O fim da reeleição? PEC propõe mandato de 6 anos
A discussão sobre o fim da reeleição saiu dos bastidores e entrou na pauta de campanha. Flávio Bolsonaro (PL) afirmou abertamente que, se eleito, não será candidato novamente. Lula da Silva (PT) já trata do assunto, embora nunca em seus mandatos. O tema, segundo a fonte, é falado por outros presidentes e nada está confirmado.
O que está em discussão é uma minirreforma eleitoral conduzida por bancadas suprapartidárias. A proposta prevê aumentar o mandato de quatro para seis anos, inclusive para quem já está no cargo, e conciliar a eleição presidencial com as municipais. A PEC pode entrar em pauta a partir do ano que vem, seja quem for o presidente.

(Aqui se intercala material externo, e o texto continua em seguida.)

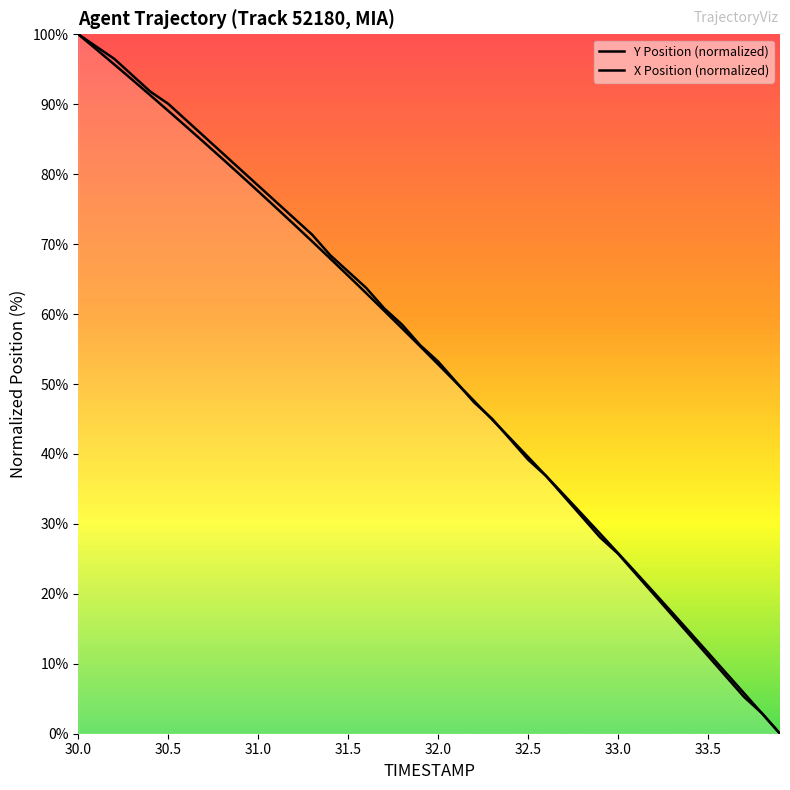

Reading left to right, transcribe all the data shown in this chart.

Y Position (normalized): 100.0	98.2	96.5	94.2	91.8	90.1	87.7	85.4	83.0	80.7	78.4	76.0	73.7	71.3	68.4	66.1	63.7	60.8	58.5	55.6	53.2	50.3	47.4	45.0	42.1	39.2	36.8	33.9	31.0	28.1	25.7	22.8	19.9	17.0	14.0	11.1	8.2	5.3	2.9	0.0
X Position (normalized): 100.0	97.9	95.7	93.5	91.3	89.1	86.8	84.5	82.2	79.9	77.6	75.2	72.8	70.4	67.9	65.5	63.0	60.5	57.9	55.4	52.8	50.2	47.6	44.9	42.3	39.6	36.9	34.1	31.4	28.6	25.8	23.0	20.2	17.3	14.5	11.6	8.7	5.8	2.9	0.0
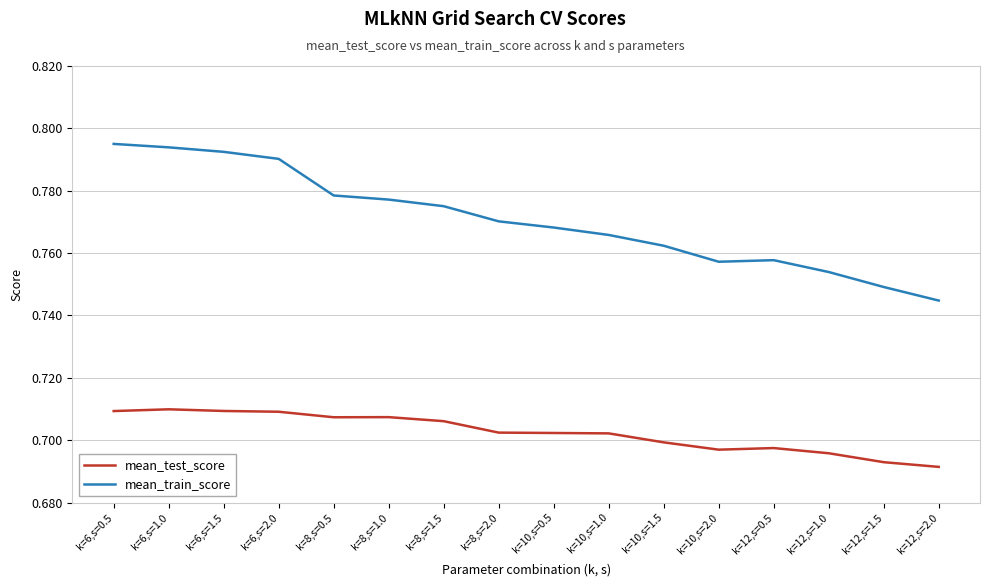

What is the total value across all series at k=12,s=1.0?

1.4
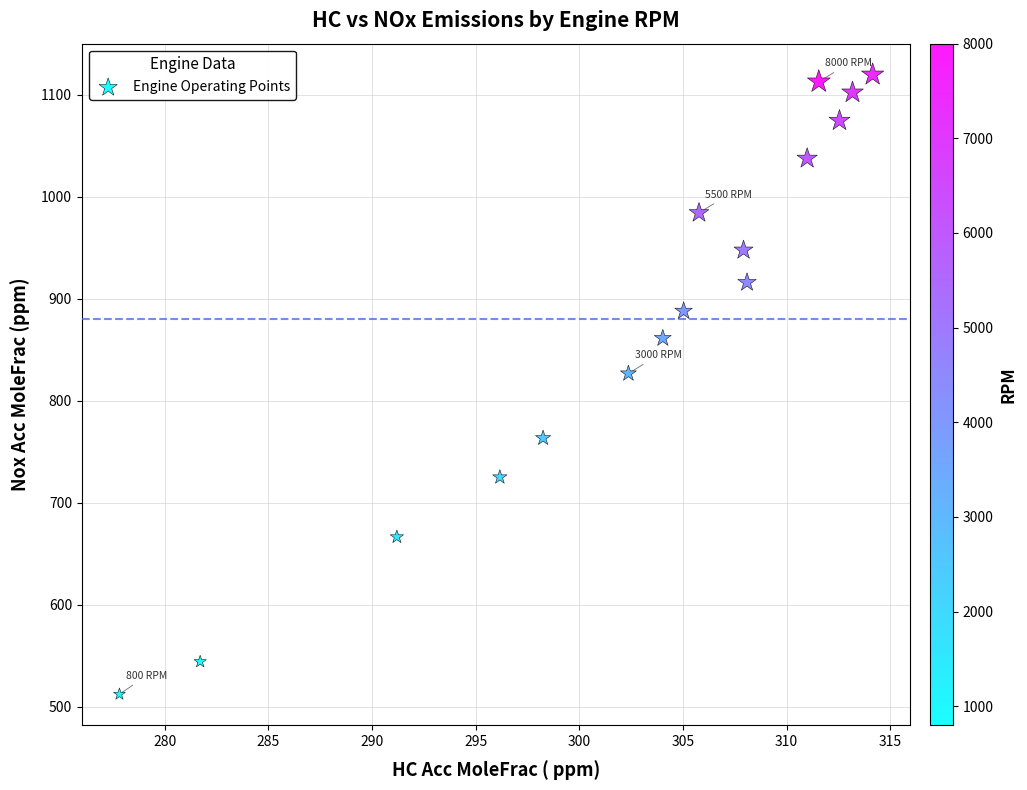

What is the range of Y values (max minus min)?

607.6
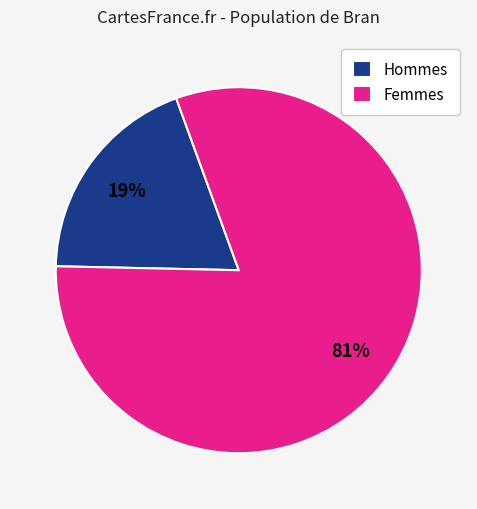

Is there a majority slice in this chart?

Yes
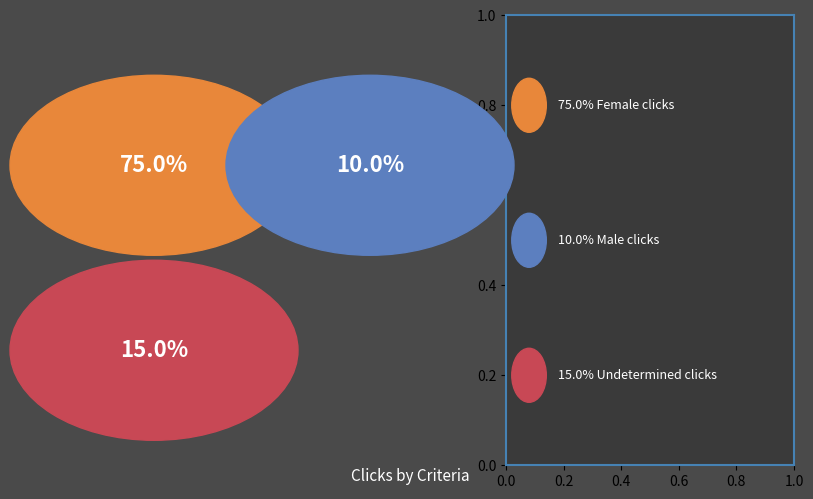

Is it true that Male is 6% of the pie?

False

A ideia não é nova. É pauta antiga de Tribunais regionais e de gente com influência no TSE, por representar economia significativa na logística e nos custos totais. O argumento central é aliviar o País de debater eleição a cada dois anos.
O que mudaria na prática
- Mandato presidencial passaria de quatro para seis anos.

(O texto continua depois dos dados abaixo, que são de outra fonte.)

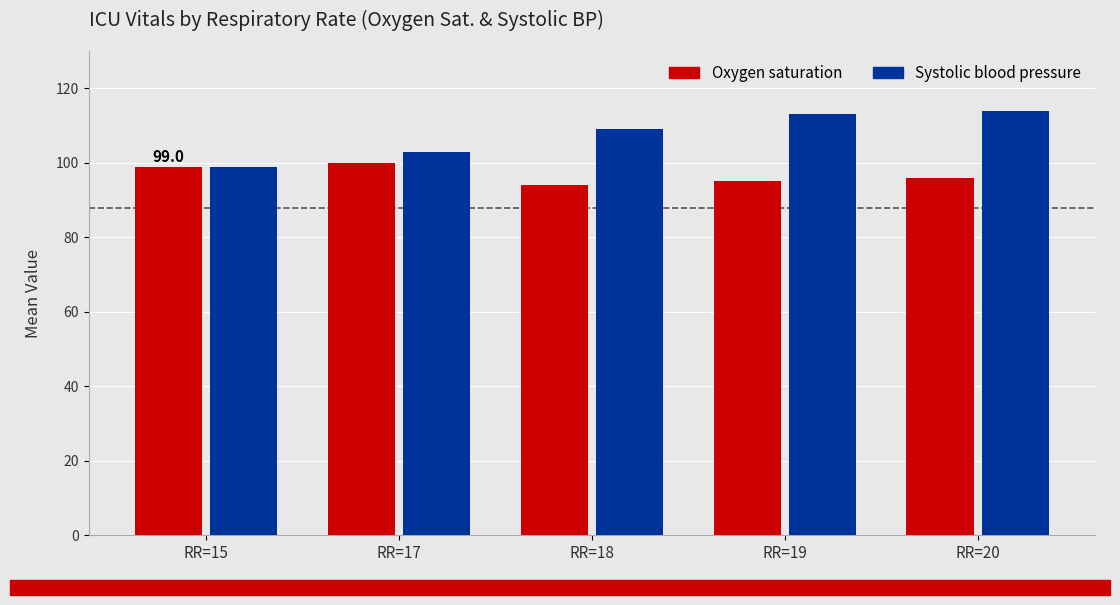

Read the Systolic blood pressure value at RR=19, to the nearest 10.

110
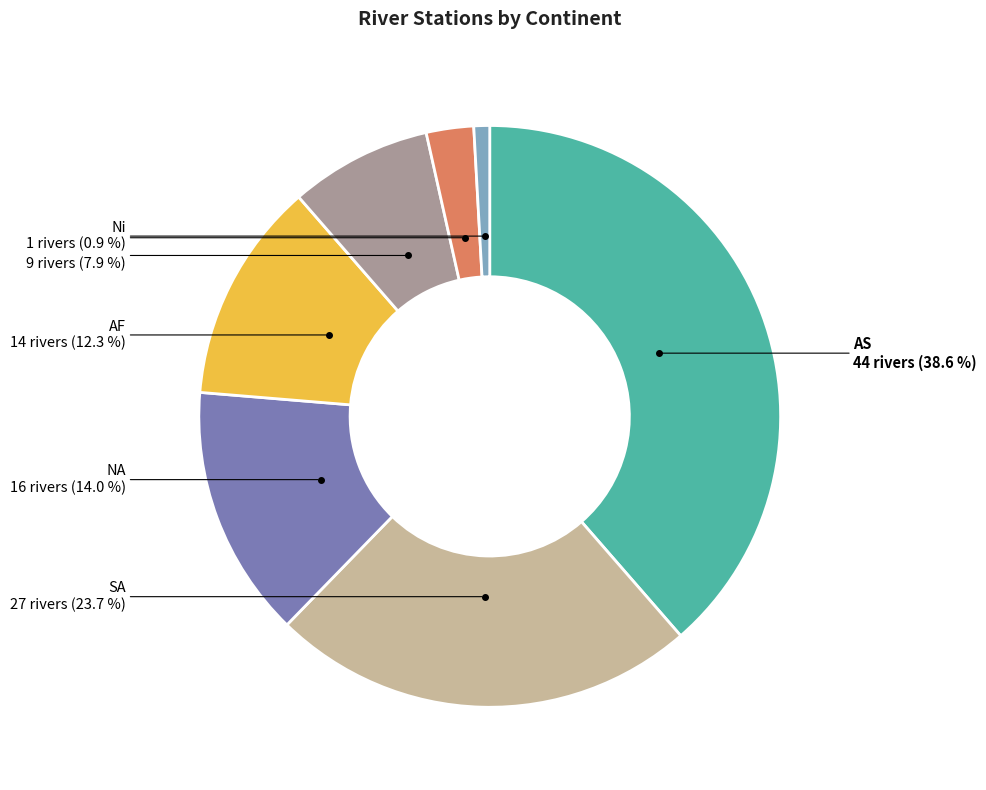

What is the smallest slice in the pie chart?

Ni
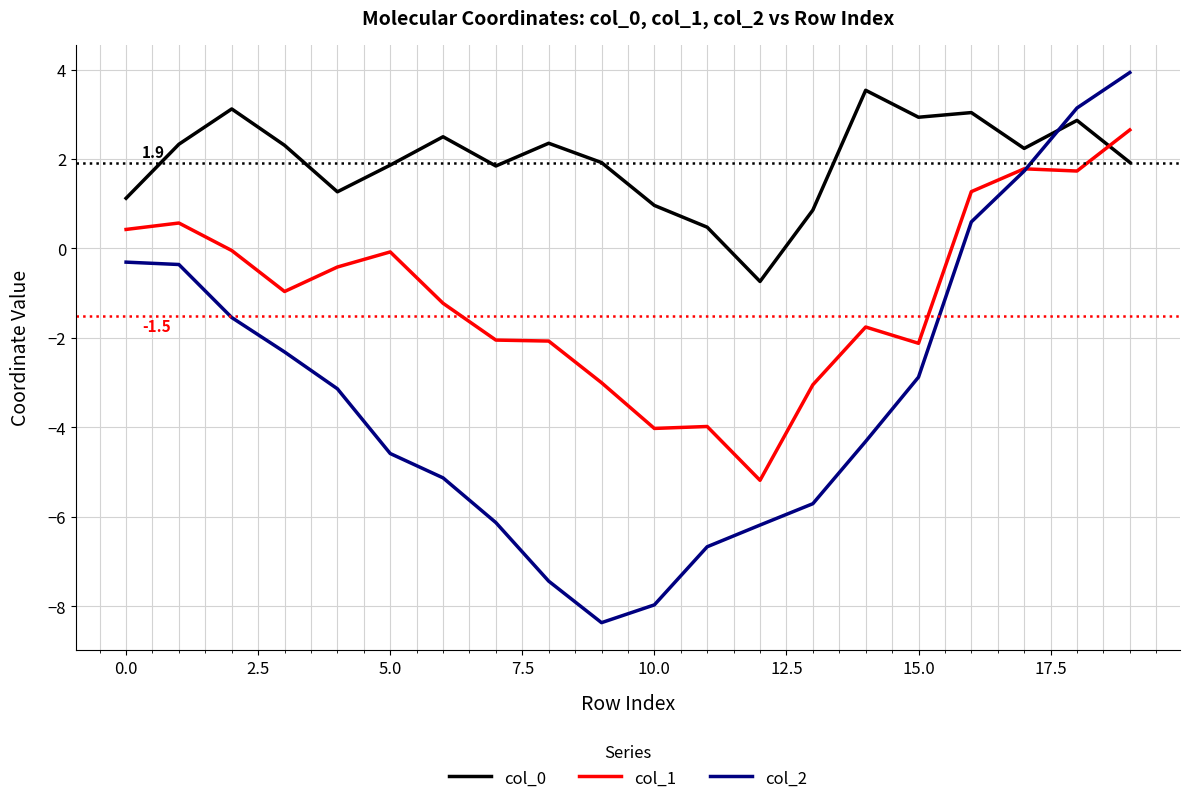

How many negative values does the col_2 series have?

16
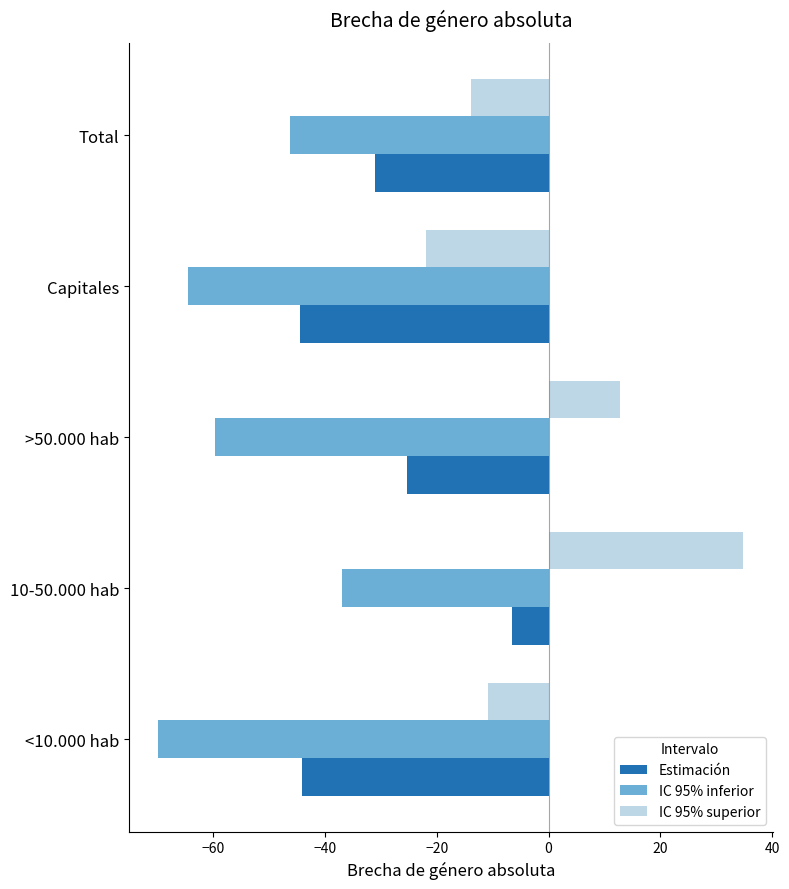

What is the spread (max minus min) of values at >50.000 hab?

72.4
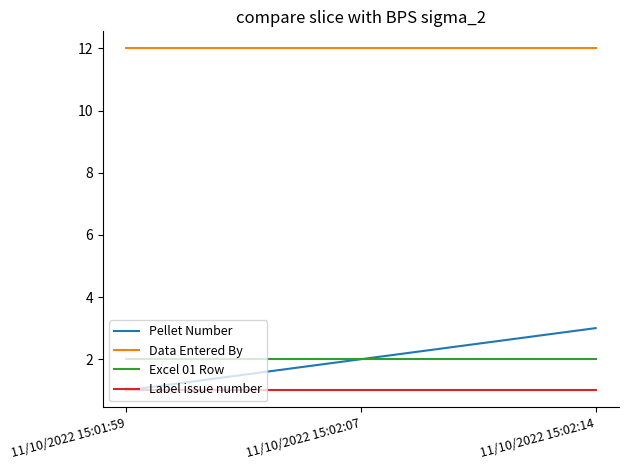

Reading left to right, list all the values displayed in this chart.

Pellet Number: 1	2	3
Data Entered By: 12	12	12
Excel 01 Row: 2	2	2
Label issue number: 1	1	1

- A mudança valeria também para quem já está no cargo.
- Eleição presidencial e municipal passariam a ocorrer juntas.
- A PEC depende de articulação suprapartidária para avançar.
O debate sobre a reeleição não é o único movimento da campanha. Em sua propaganda eleitoral no rádio e TV, Flávio Bolsonaro incluiu há dias a palavra milícia ao citar o combate ao crime organizado. Antes, citava apenas narcotraficantes do PCC e do CV, facções que se expandiram nacionalmente. A milícia, segundo a fonte, também não é só um problema do Rio. A mudança blinda o candidato, a tempo, de eventuais críticas de que possa estar protegendo milicianos.
Em Minas, o senador Cleitinho (Rep), que lidera as pesquisas no estado, adotou a estratégia de não ir a debates e sabatinas. O movimento destoa de seu estilo estridente nas redes sociais. Ele reclama dos buracos das estradas, mas tem feito campanha e vindo a Brasília nas asas de um avião (PP-ISI) de Advaldo José de Oliveira, que tem bons contratos com a prefeitura de Patos de Minas.
Ainda na fonte, o presidente do Senado, Davi Alcolumbre, ficou incomunicável durante todo o dia de ontem. Quem o procurou, até para assuntos urgentes, encontrou telefone desligado e gabinete vazio, segundo contatos no Congresso.
A pauta do fim da reeleição segue em aberto. Se a PEC avançar, o calendário eleitoral brasileiro pode mudar de forma estrutural. Acompanhe a tramitação e participe do debate: a decisão afeta diretamente a forma como votamos e como o País organiza suas eleições.